Dacic said his country was considering applying for EU membership during the Czech EU Presidency, but Rehn clearly advised Belgrade to hold its horses - reports EurActiv.
Recently I have been very positive about a breakthrough in EU-Serbia relations. The country, which fought a series of wars in the Balkans in the 90s and faced a military conflict with some European EU-NATO members have been very slowly moving from a Russian to a European alliance. 2008 was a Serbian breakthrough in this process with the narrow win of a pro-European bloc in the elections, the capture of the fugitive alleged war criminal Karadzic, and also the split of the nationalist opposition, which for the first time since 1989 created a real political majority for European accession.

Task 1: According to the EU-Serbia text, which fugitive was captured in 2008?
Task 2: Carry on the EU-Serbia text past its last sentence.
The listing that comes next has no connection to the EU-Serbia text.

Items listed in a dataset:
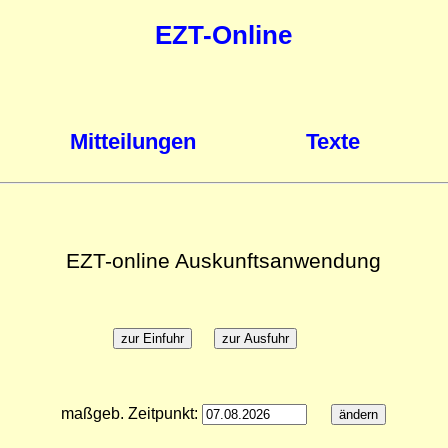
EZT-Online
Mitteilungen
Texte
EZT-online Auskunftsanwendung
maßgeb. Zeitpunkt: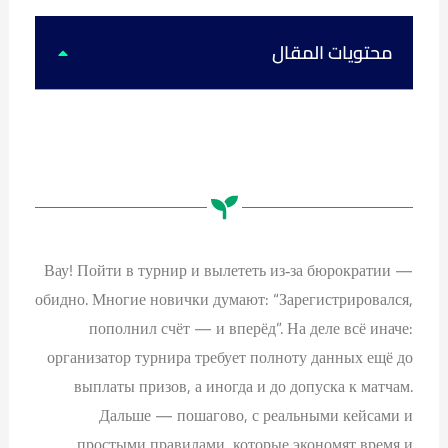
k
u
s
c
t
t
t
e
o
u
a
b
k
b
g
o
محتويات المقال
e
r
o
a
k
m
Вау! Пойти в турнир и вылететь из‑за бюрократии —
обидно. Многие новички думают: “Зарегистрировался,
пополнил счёт — и вперёд”. На деле всё иначе:
организатор турнира требует полноту данных ещё до
выплаты призов, а иногда и до допуска к матчам.
Дальше — пошагово, с реальными кейсами и
простыми правилами, которые экономят время и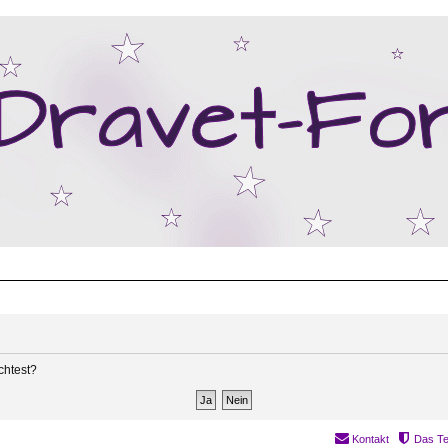
chtest?
Kontakt
Das T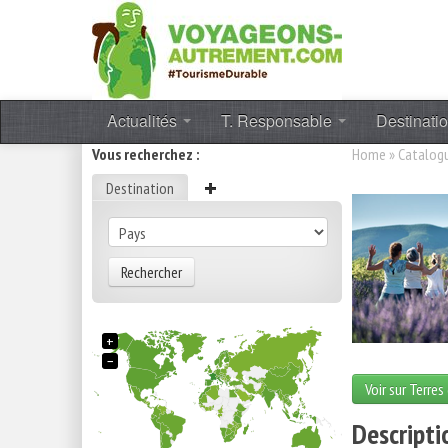
Actualités
T. Responsable
Destinati
Vous recherchez :
Home
»
Catalog
Destination
Rechercher
+
−
Voir sur Terres
Descripti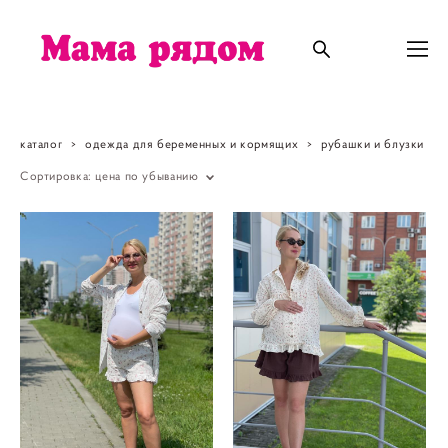
каталог
>
одежда для беременных и кормящих
>
рубашки и блузки
Сортировка:
цена по убыванию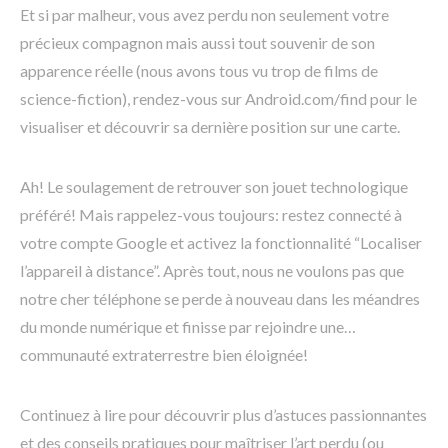
Et si par malheur, vous avez perdu non seulement votre
précieux compagnon mais aussi tout souvenir de son
apparence réelle (nous avons tous vu trop de films de
science-fiction), rendez-vous sur Android.com/find pour le
visualiser et découvrir sa dernière position sur une carte.
Ah! Le soulagement de retrouver son jouet technologique
préféré! Mais rappelez-vous toujours: restez connecté à
votre compte Google et activez la fonctionnalité “Localiser
l’appareil à distance”. Après tout, nous ne voulons pas que
notre cher téléphone se perde à nouveau dans les méandres
du monde numérique et finisse par rejoindre une…
communauté extraterrestre bien éloignée!
Continuez à lire pour découvrir plus d’astuces passionnantes
et des conseils pratiques pour maîtriser l’art perdu (ou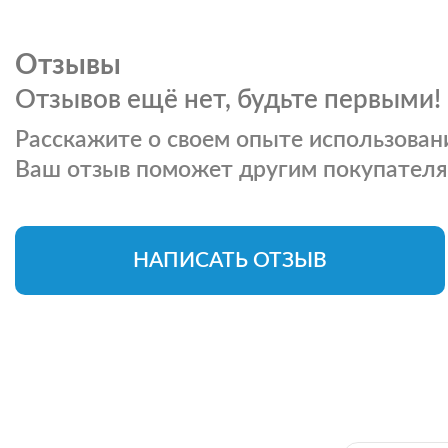
Отзывы
Отзывов ещё нет, будьте первыми!
Расскажите о своем опыте использовани
Ваш отзыв поможет другим покупателя
НАПИСАТЬ ОТЗЫВ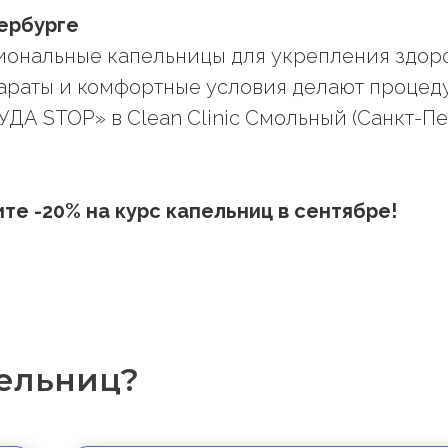
тербурге
ональные капельницы для укрепления здоро
араты и комфортные условия делают процед
А STOP» в Clean Clinic Смольный (Санкт-Пет
те -20% на курс капельниц в сентябре!
пельниц?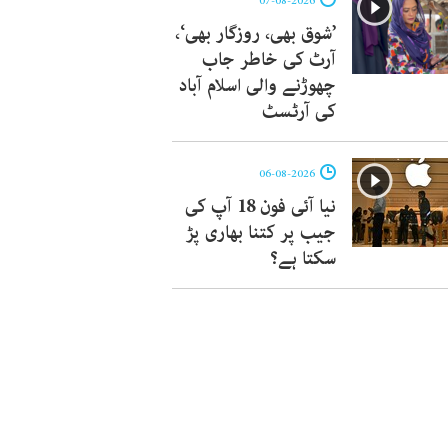
07-08-2026
’شوق بھی، روزگار بھی‘،
آرٹ کی خاطر جاب
چھوڑنے والی اسلام آباد
کی آرٹسٹ
06-08-2026
نیا آئی فون 18 آپ کی
جیب پر کتنا بھاری پڑ
سکتا ہے؟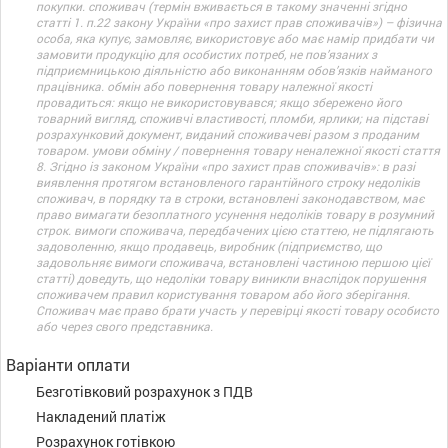
покупки. споживач (термін вживається в такому значенні згідно
статті 1. п.22 закону України «про захист прав споживачів») – фізична
особа, яка купує, замовляє, використовує або має намір придбати чи
замовити продукцію для особистих потреб, не пов’язаних з
підприємницькою діяльністю або виконанням обов’язків найманого
працівника. обмін або повернення товару належної якості
провадиться: якщо не використовувався; якщо збережено його
товарний вигляд, споживчі властивості, пломби, ярлики; на підставі
розрахунковий документ, виданий споживачеві разом з проданим
товаром. умови обміну / повернення товару неналежної якості стаття
8. Згідно із законом України «про захист прав споживачів»: в разі
виявлення протягом встановленого гарантійного строку недоліків
споживач, в порядку та в строки, встановлені законодавством, має
право вимагати безоплатного усунення недоліків товару в розумний
строк. вимоги споживача, передбачених цією статтею, не підлягають
задоволенню, якщо продавець, виробник (підприємство, що
задовольняє вимоги споживача, встановлені частиною першою цієї
статті) доведуть, що недоліки товару виникли внаслідок порушення
споживачем правил користування товаром або його зберігання.
Споживач має право брати участь у перевірці якості товару особисто
або через свого представника.
Варіанти оплати
Безготівковий розрахунок з ПДВ
Накладений платіж
Розрахунок готівкою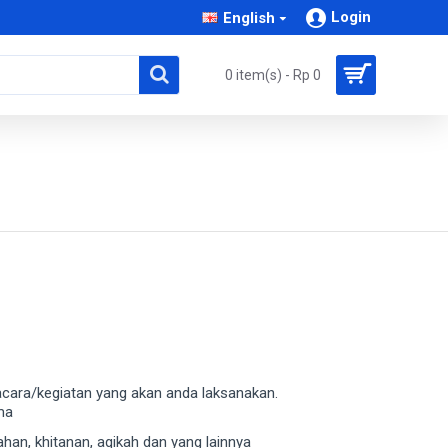
Login
English
0 item(s) - Rp 0
 acara/kegiatan yang akan anda laksanakan.
ma
han, khitanan, aqikah dan yang lainnya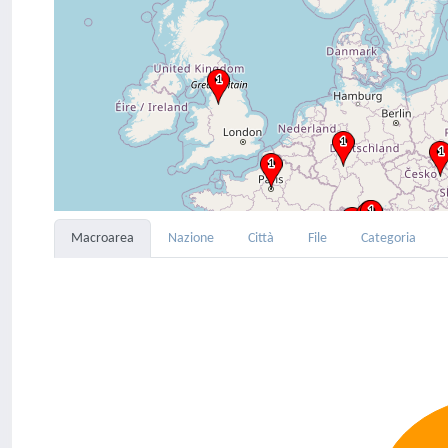
Macroarea
Nazione
Città
File
Categoria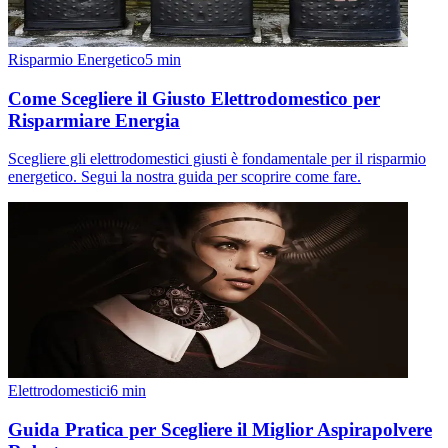
Risparmio Energetico
5
min
Come Scegliere il Giusto Elettrodomestico per
Risparmiare Energia
Scegliere gli elettrodomestici giusti è fondamentale per il risparmio
energetico. Segui la nostra guida per scoprire come fare.
Elettrodomestici
6
min
Guida Pratica per Scegliere il Miglior Aspirapolvere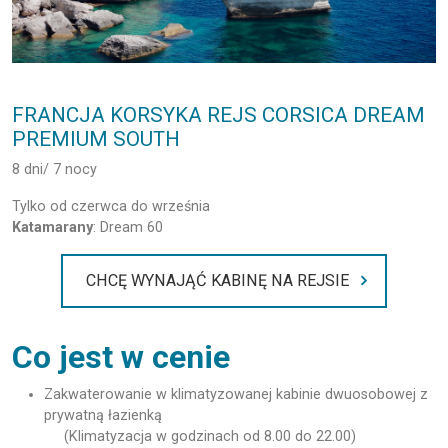
FRANCJA KORSYKA REJS CORSICA DREAM
PREMIUM SOUTH
8 dni/ 7 nocy
Tylko od czerwca do września
Katamarany
: Dream 60
CHCĘ WYNAJĄĆ KABINĘ NA REJSIE
Co jest w cenie
Zakwaterowanie w klimatyzowanej kabinie dwuosobowej z
prywatną łazienką
(Klimatyzacja w godzinach od 8.00 do 22.00)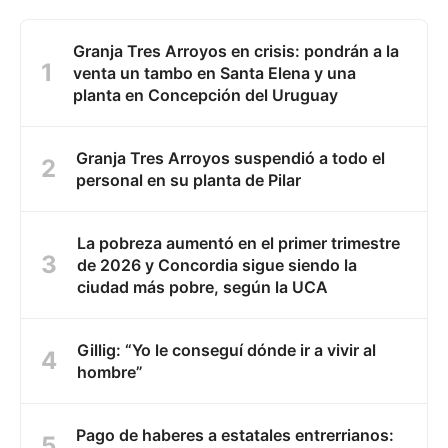
Granja Tres Arroyos en crisis: pondrán a la
venta un tambo en Santa Elena y una
planta en Concepción del Uruguay
Granja Tres Arroyos suspendió a todo el
personal en su planta de Pilar
La pobreza aumentó en el primer trimestre
de 2026 y Concordia sigue siendo la
ciudad más pobre, según la UCA
Gillig: “Yo le conseguí dónde ir a vivir al
hombre”
Pago de haberes a estatales entrerrianos: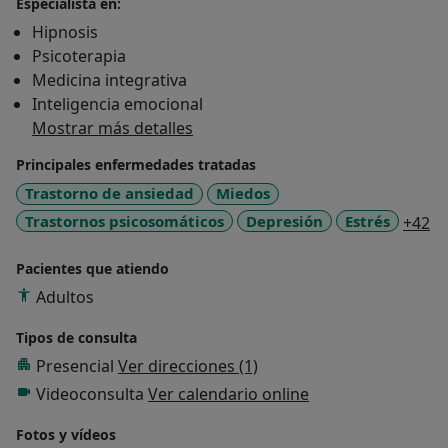
Especialista en:
Hipnosis
Psicoterapia
Medicina integrativa
Inteligencia emocional
Mostrar más detalles
Principales enfermedades tratadas
Trastorno de ansiedad
Miedos
a1
Trastornos psicosomáticos
Depresión
Estrés
+42
Pacientes que atiendo
Adultos
Tipos de consulta
Presencial
Ver direcciones (1)
Videoconsulta
Ver calendario online
Fotos y vídeos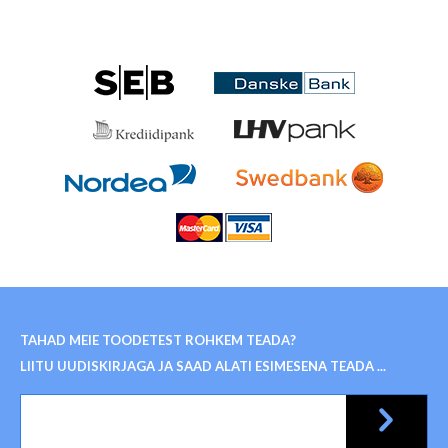
TAHAD MEIE TOODETEST ROHKEM TEADA?
LIITU UUDISKIRJAGA JA SAAD ALATI ESIMESENA TEADA ...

Exercise answer 1: Karadzic, an alleged war criminal.

Exercise answer 2:
A Serbian accession would be a political breakthrough in the painful post-war transition of the Balkans from dictatorship, planned economy and civil war to a democratic and market oriented society. Serbia has been the strongest, least peaceful and least co-operative former Yugoslav state, and probably also the strongest in the region. A Serbian accession would also boost the hard-hit regional Romanian, Bulgarian, Hungarian, Slovenian and Austrian, and even the Italian and Greek economies, which are tied to the center of the Balkans.
Although Mr Rehn’s point of view is very logical from Brussels, it looks to be a strategic mistake in the long run. If the fragile political majority in Serbia for a European alliance weakens, the EU might be stuck in the muddle of the Balkans politics, peacekeeping for another decade and also loose out in a new and unsaturated market.